Are you trying to decide whether to use rice flour or all purpose flour for a particular recipe? Or maybe you are wondering the best uses for each of these popular types of flour.
Either way, you will find the answers to the most commonly asked questions for all-purpose flour and rice flour.
Rice Flour Uses
Rice flour is a popular gluten free flour alternative used in all sorts of recipes. It’s one of my favorite gluten free flour alternatives for baking, but it’s more than just a good flour replacement.
Rice flour is highly versatile, and produces great texture while not overpowering the other flavors in your recipe.
Rice flour is a great base for making homemade pancakes, waffles, and even crepes. It produces a great texture, and you can use homemade or store bought rice flour for any breakfast recipe that calls for flour.
Rice flour is equally well suited for making gluten free breads and baked goods. It’s a great option for making everything from muffins to banana bread, and so much more.

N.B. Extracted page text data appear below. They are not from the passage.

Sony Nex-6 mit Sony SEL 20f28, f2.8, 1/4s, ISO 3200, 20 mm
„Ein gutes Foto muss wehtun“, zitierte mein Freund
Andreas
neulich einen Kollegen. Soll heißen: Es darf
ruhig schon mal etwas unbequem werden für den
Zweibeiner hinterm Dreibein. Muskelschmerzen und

The uses for rice flour doesn’t stop there though, it is also a great thickening agent. You can use rice flour to thicken soups, gravy and even for making a frying batter.

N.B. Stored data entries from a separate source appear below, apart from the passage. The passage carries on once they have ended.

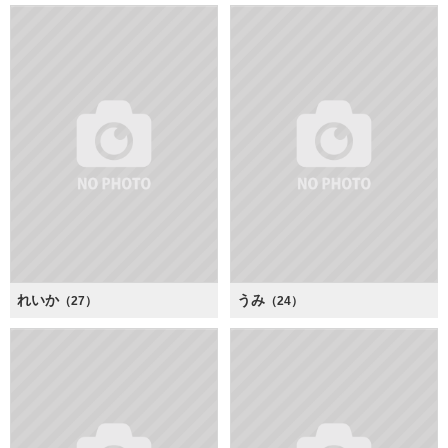
れいか
うみ
（27）
（24）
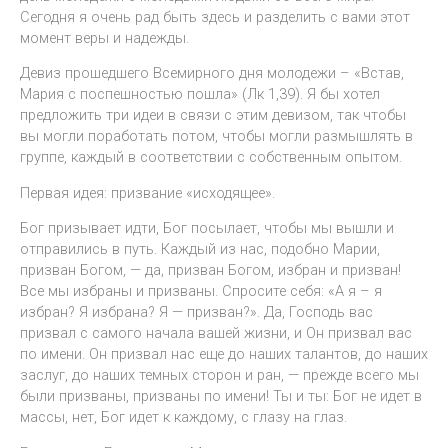
Сегодня я очень рад быть здесь и разделить с вами этот
момент веры и надежды.
Девиз прошедшего Всемирного дня молодежи – «Встав,
Мария с поспешностью пошла» (Лк 1,39). Я бы хотел
предложить три идеи в связи с этим девизом, так чтобы
вы могли поработать потом, чтобы могли размышлять в
группе, каждый в соответствии с собственным опытом.
Первая идея: призвание «исходящее».
Бог призывает идти, Бог посылает, чтобы мы вышли и
отправились в путь. Каждый из нас, подобно Марии,
призван Богом, — да, призван Богом, избран и призван!
Все мы избраны и призваны. Спросите себя: «А я – я
избран? Я избрана? Я — призван?». Да, Господь вас
призвал с самого начала вашей жизни, и Он призвал вас
по имени. Он призвал нас еще до наших талантов, до наших
заслуг, до наших темных сторон и ран, — прежде всего мы
были призваны, призваны по имени! Ты и ты: Бог не идет в
массы, нет, Бог идет к каждому, с глазу на глаз.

Related: Rice flour substitutes
All Purpose Flour Uses
All purpose flour is the most popular base for baked goods. It is perfect for making all sorts of delicious baked desserts.
It is perfect for making homemade cookies, cakes, and breads. But it is equally well suited for making great homemade pancakes, waffles, and crepes.
All purpose flour contains gluten, so it is a popular choice for things that need to rise, like sourdough bread.
All-purpose flour is quite possible the most versatile ingredient in the kitchen.
Related: All purpose flour substitute in cookies
What is the difference between rice flour and all-purpose flour
Rice flour has a grainier texture than all purpose flour but the primary difference is that rice flour is naturally gluten free, while all-purpose flour contains gluten.
What happens if you use rice flour instead of all-purpose?
When used in baked goods, rice flour will produce a final product that is denser than what you get when using all-purpose flour.
If you are okay with gluten in your recipe, you can use a half a half mixture of all-purpose flour and rice flour for an exceptional texture.
But if gluten free is the goal, the denser texture is not a deal breaker, and rice flour is an excellent baking ingredient.
When it comes to rice flour vs all-purpose flour as a thickening agent, they both provide similar results. Rice flour and all purpose flour can be used to add thickness to soups, gravies, stews, and marinades.
Related Recipe: Gluten free oatmeal cookies
How much rice flour replaces all-purpose flour
When substituting rice flour for all-purpose flour as a thickener, use a 1:1 ratio. Both of these ingredients will provide a similar amount of thickness to any type of recipe.
When replacing all-purpose flour with rice flour in baked recipes you will want to use slightly less rice flour than the amount of all purpose flour your recipe calls for.
Use about 7/8 of a cup of rice flour for each cup of all purpose flour your recipe calls for.
Related: Flour vs cornstarch
Can I substitute white rice flour for all-purpose flour
Yes, white rice flour can be used instead of all purpose flour in most recipes. When used as a thickener, it produces similar results as all purpose flour.
When used in baked goods, your final dish will have a denser texture due to the lack of gluten. But the flavor will be similar to when all purpose flour is used.
Glutinous rice flour vs all-purpose flour
As we learned above, all purpose flour produces a fuller texture when baked. Glutenous rice flour provides a denser and chewier finished product.
But both can be used for thickening and for making frying batter.
All things being equal, all-purpose flour will produce a better texture in baked goods, but when it comes to gluten free flour alternatives, rice flour can’t be beat.
Both ingredients are great options for thickening and which one you use ultimately comes down to if you can have gluten in your recipe or not.